The Man Under the Mask

Cold Case.  Forensics.  Jane Doe.  Visalia Ransacker.  East Area Rapist.  The Night Stalker.  The Golden State Killer.  Joseph James DeAngelo. 

While some of these names may sound familiar to you, I’ve heard each of them while growing up in California.  As eerie as this may seem, unsolved crimes are a trivial fact, no matter where you live.  For California, there was always one case, one criminal, that loomed in the background, the Golder State Killer.  To use the word satisfying might be an understatement when an arrest was made on April 24, 2018, for the man who terrorized the state.  Forty-four years after his crimes began, the survivors and family members who had lost loved ones could finally take a deep breath and put a bit of the past behind them.

This summer, HBO released a 6-part docuseries, “I’ll Be Gone in The Dark,” for this very case.  The series is based off, I’ll Be Gone in The Dark: One Women’s Obsessive Search for the Golden State Killer by Michelle McNamara. Her obsession with true crime started at a young age when a murder occurred in her childhood neighborhood.  Her blog, True Crime Diary, highlighted and gave her reading community another angel to examine unsolved cases.  McNamara delicately wrote articles of these crimes, and within her writing, she gained an extreme following.  Her stories were driven to “find a face on an unknown killer,” and she was consumed to find new evidence while looking at these cases. 

What makes “I’ll Be Gone in The Dark” so dynamic is it doesn’t just focus on the Golden State Killer; it gives the audience a look into Michelle McNamara’s life.  Her death in 2016 shook her True Crime followers, and this series provides a unique look at the madness for the truth that drove Michelle.  Her story is told by Husband, Patton Oswald, her researcher, Paul Haynes, various detectives, and other loyal crime bloggers she interacted with while researching the Golden State Killer.  Each episode builds off pieces of evidence that Michelle hooked onto and continuously brought up while investigating the case. 
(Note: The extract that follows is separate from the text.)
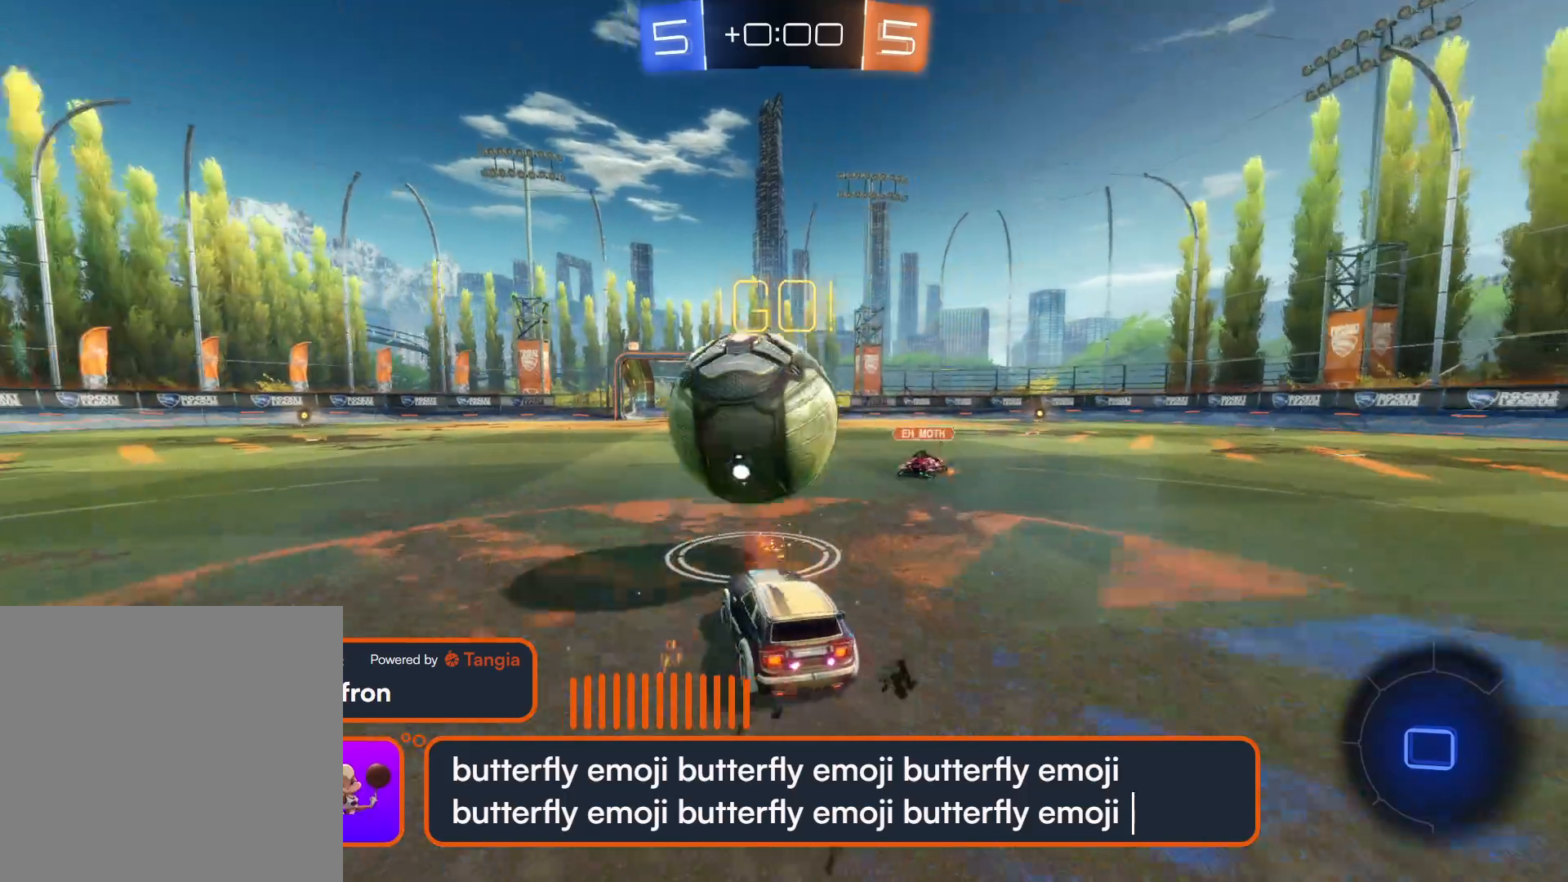
{"buttons": ["TRIANGLE", "R2"], "left_stick": "down-left", "right_stick": "center", "events": [[283, "left_stick", "center"], [400, "CIRCLE", "up"], [500, "TRIANGLE", "down"], [500, "left_stick", "down-left"]]}
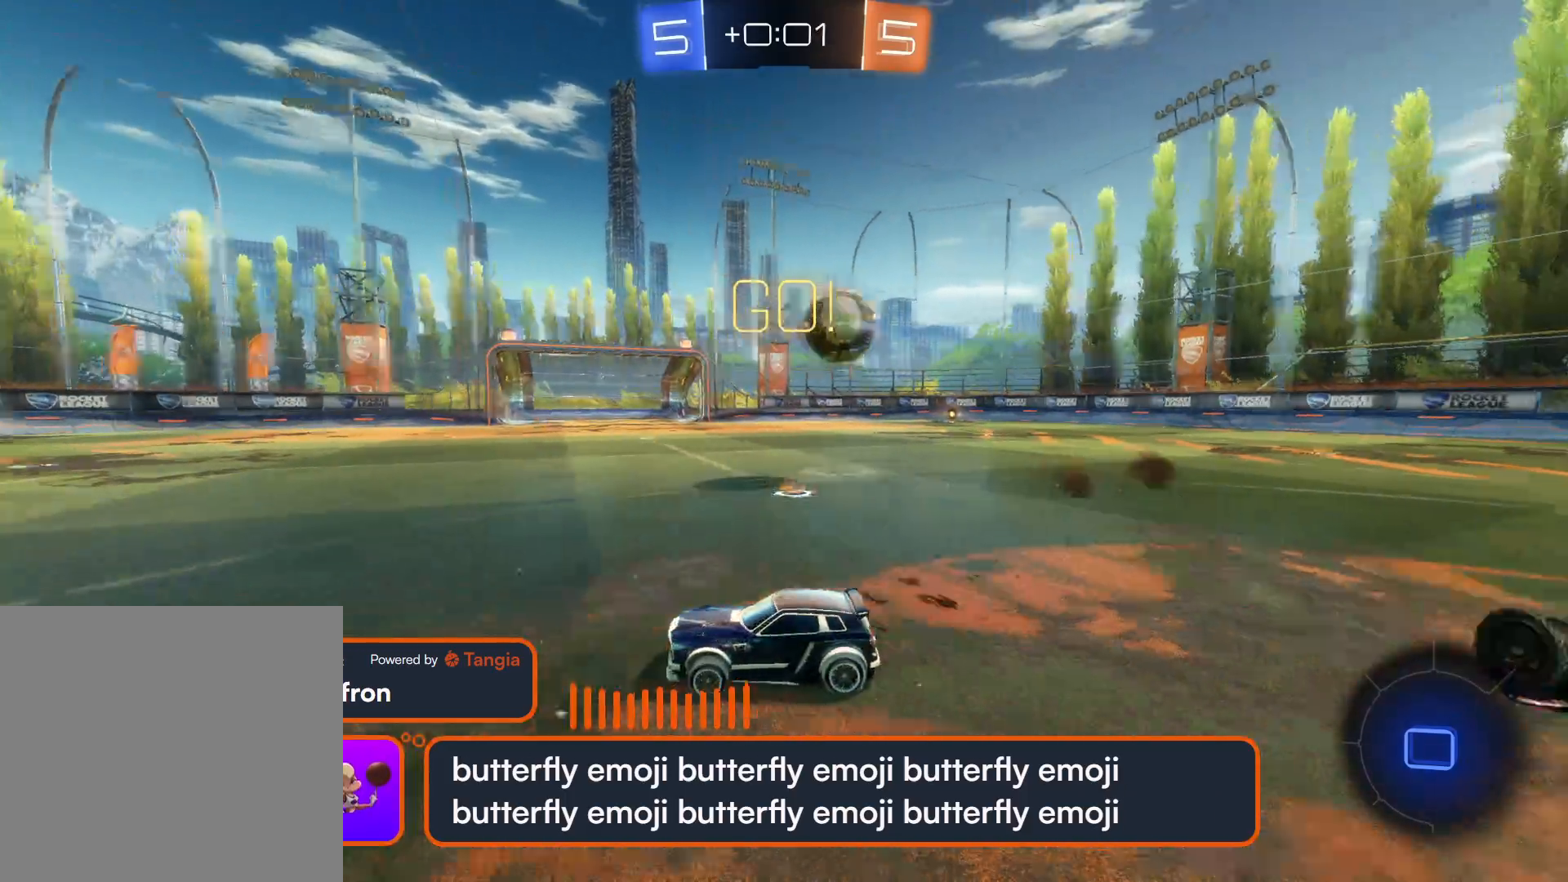
{"buttons": ["CROSS", "R2"], "left_stick": "up", "right_stick": "center", "events": [[117, "TRIANGLE", "up"], [217, "CIRCLE", "down"], [217, "left_stick", "up"], [383, "CIRCLE", "up"], [483, "CROSS", "down"]]}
There is something so intriguing, and haunting, how HBO managed to intertwine the case against the Golden State Killer with Michelle’s life.  The drive she held to find the man behind the mask becomes even more satisfying as the docuseries wraps in episode six.  It’s an absolute shame Michelle never witnessed the arrest of Joseph DeAngelo.  My hope is that she knew how much her work helped solve the case.